The poem leads to consideration of the meaning of constriction, the impact of disability on identity and the chameleon nature of binaries, such as figure and disfigure, obedience and disobedience, beast and burden, and so on. This forceful poem precedes the deadpan ‘ “Am I Disabled?” A Self-Diagnosis Questionnaire’ which asks whether ‘you wrestle with what your feet are for?’ and ‘Can you throw over your shoulder a) a tennis ball? b) a school satchel? c) a school teacher?’

Playfulness is given full rein in the ‘Abnominations’ sequence of poems and the ‘Paralympic Lessons: The Atosonnets’. An abnominal is a twenty line poem, developed by the poet, Andrew Philip, using only the letters of the dedicatee’s name, each of which must appear at least once per stanza. The title must be an anagram of their name, and should begin and end by addressing the dedicatee in some way, as in ‘Deviancy as God’ an abnomination for David Gascoyne.

A caved saying: dang dingoes dosing!
Vain dogs, ego-divas, edgy agony-codas

Did as David does: danced giddy, de-
Seeded. Ovid aced yogi’s inane, aged

Voyage.
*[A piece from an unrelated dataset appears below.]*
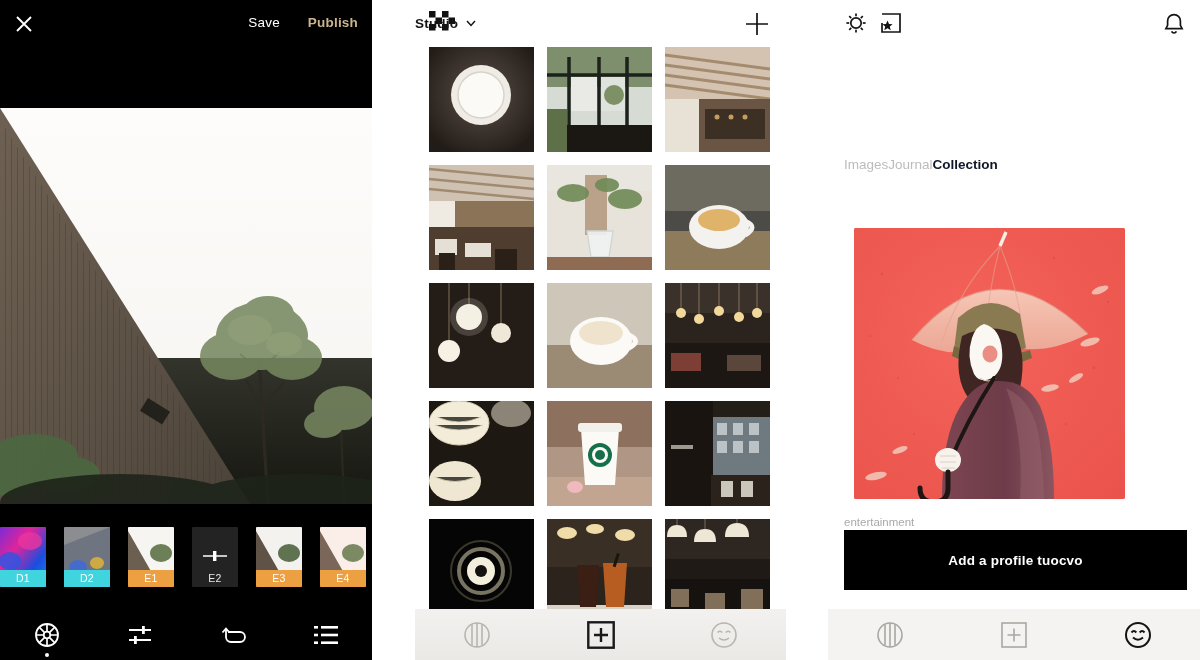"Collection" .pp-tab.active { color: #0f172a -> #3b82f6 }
Dived good, snagged a gonad,
Donor in a saved Degas-coven. Navy Dave:

Gay voice, no novice, delicious screed,
Envoy via avid disco-gods and devices:

The poem ‘fragments from The First Week of the World: The Herpetological Bible’ is full of depth playing off different ways and approaches to the natural world.

Sudden mutism,
Idea-death, resort to
‘freedom’ within himself

(Rilke’s transformation,
Heidegger’s institution
of being the poet’s part).

Bonnefoy speaks:
logos, universe, impulse
towards salvation.

This vital and affirmative book concerned with placing and naming of self, species, and other within a split and dangerous world lingers after the first few readings and gets under the reader’s skin. I felt compelled to re-engage.